> **Problem statement**
Write the listing out again word for word. Pictures do not belong in the copy.

> **Stored data**
* * *
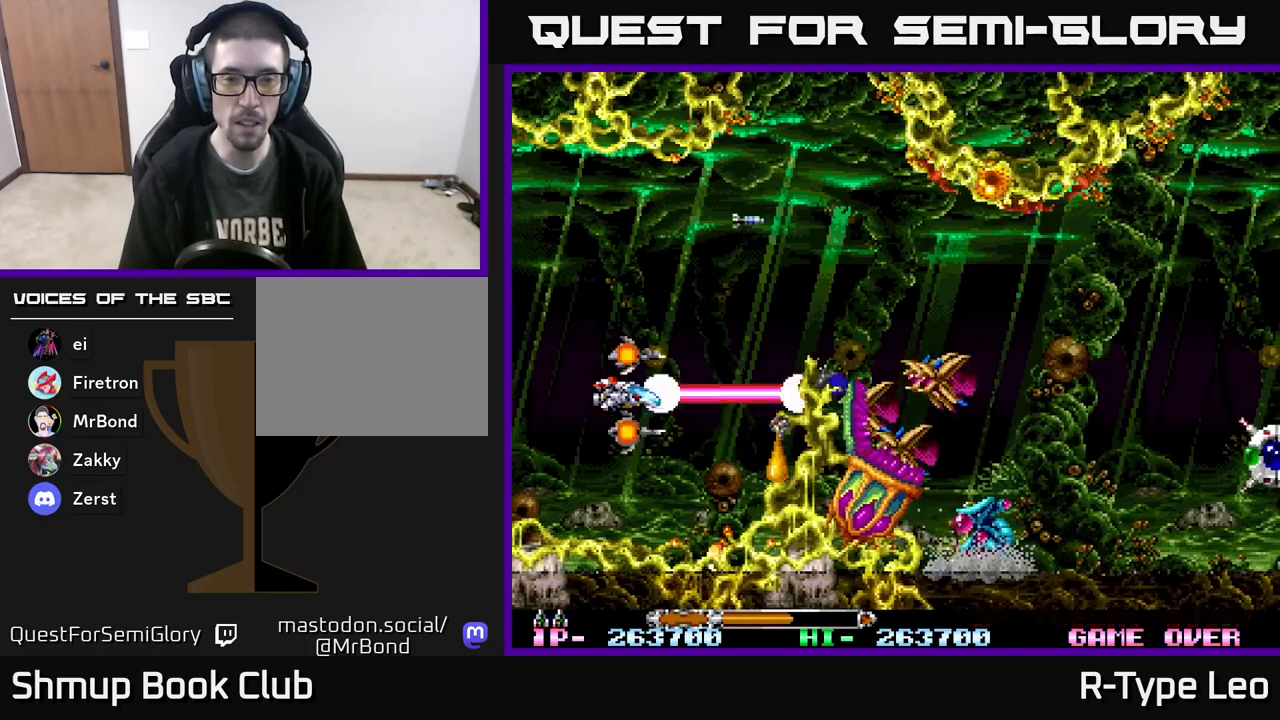
{"buttons": ["R2"], "events": [[150, "DPAD_UP", "down"], [217, "DPAD_UP", "up"]]}
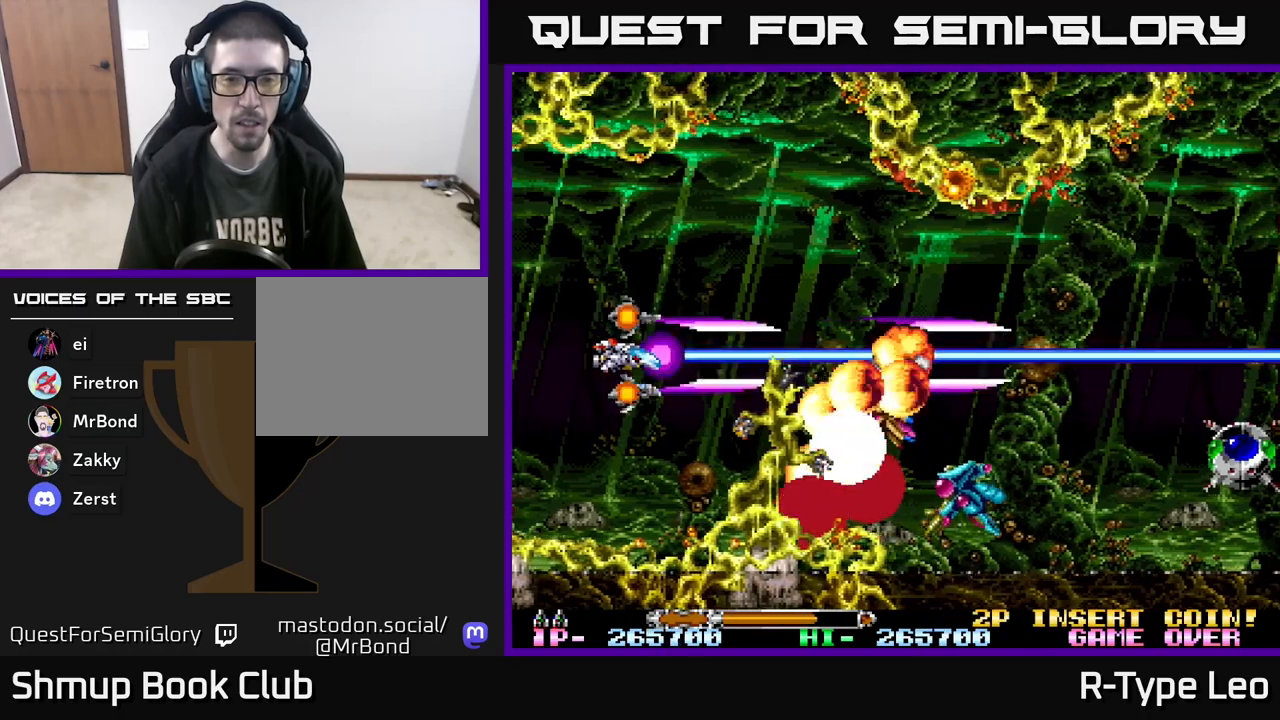
{"buttons": ["R2"], "events": []}
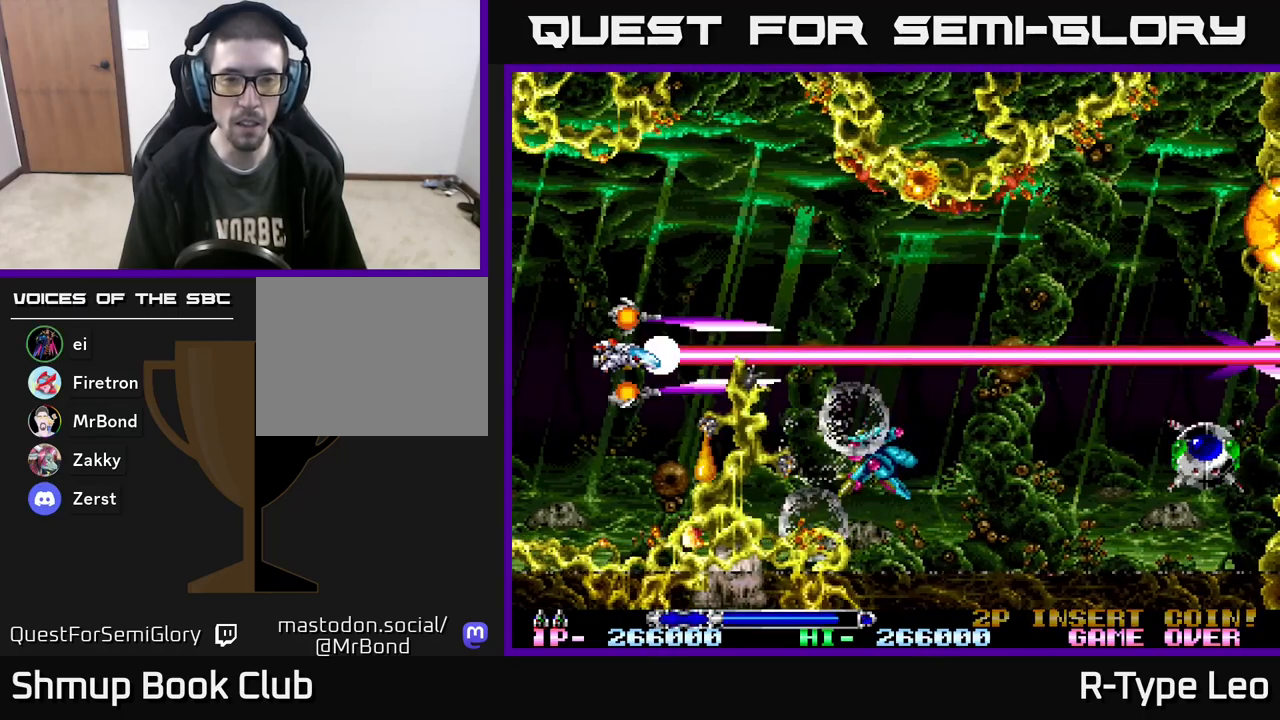
{"buttons": ["R2"], "events": []}
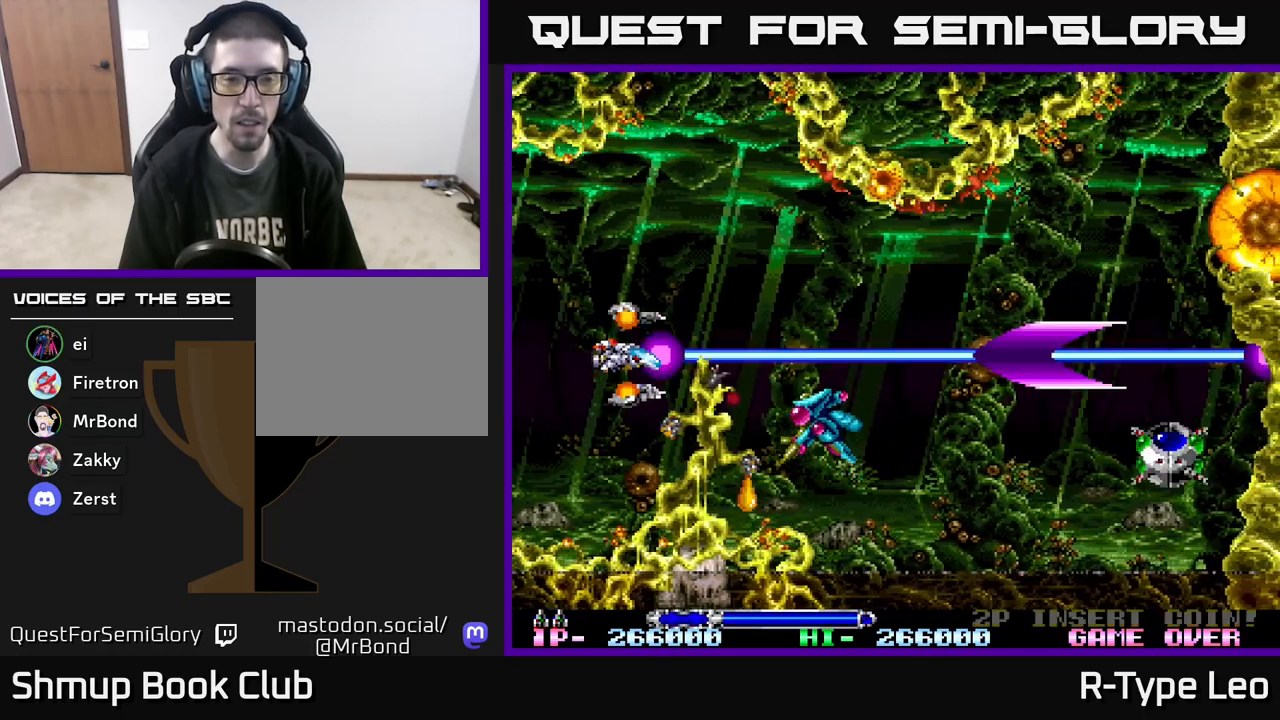
{"buttons": ["R2", "DPAD_UP", "DPAD_RIGHT"], "events": [[67, "DPAD_LEFT", "down"], [167, "DPAD_LEFT", "up"], [333, "DPAD_UP", "down"], [467, "DPAD_RIGHT", "down"]]}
* * *
> **Output of the task**
{"buttons": ["R2"], "events": [[150, "DPAD_UP", "down"], [217, "DPAD_UP", "up"]]}
{"buttons": ["R2"], "events": []}
{"buttons": ["R2"], "events": []}
{"buttons": ["R2", "DPAD_UP", "DPAD_RIGHT"], "events": [[67, "DPAD_LEFT", "down"], [167, "DPAD_LEFT", "up"], [333, "DPAD_UP", "down"], [467, "DPAD_RIGHT", "down"]]}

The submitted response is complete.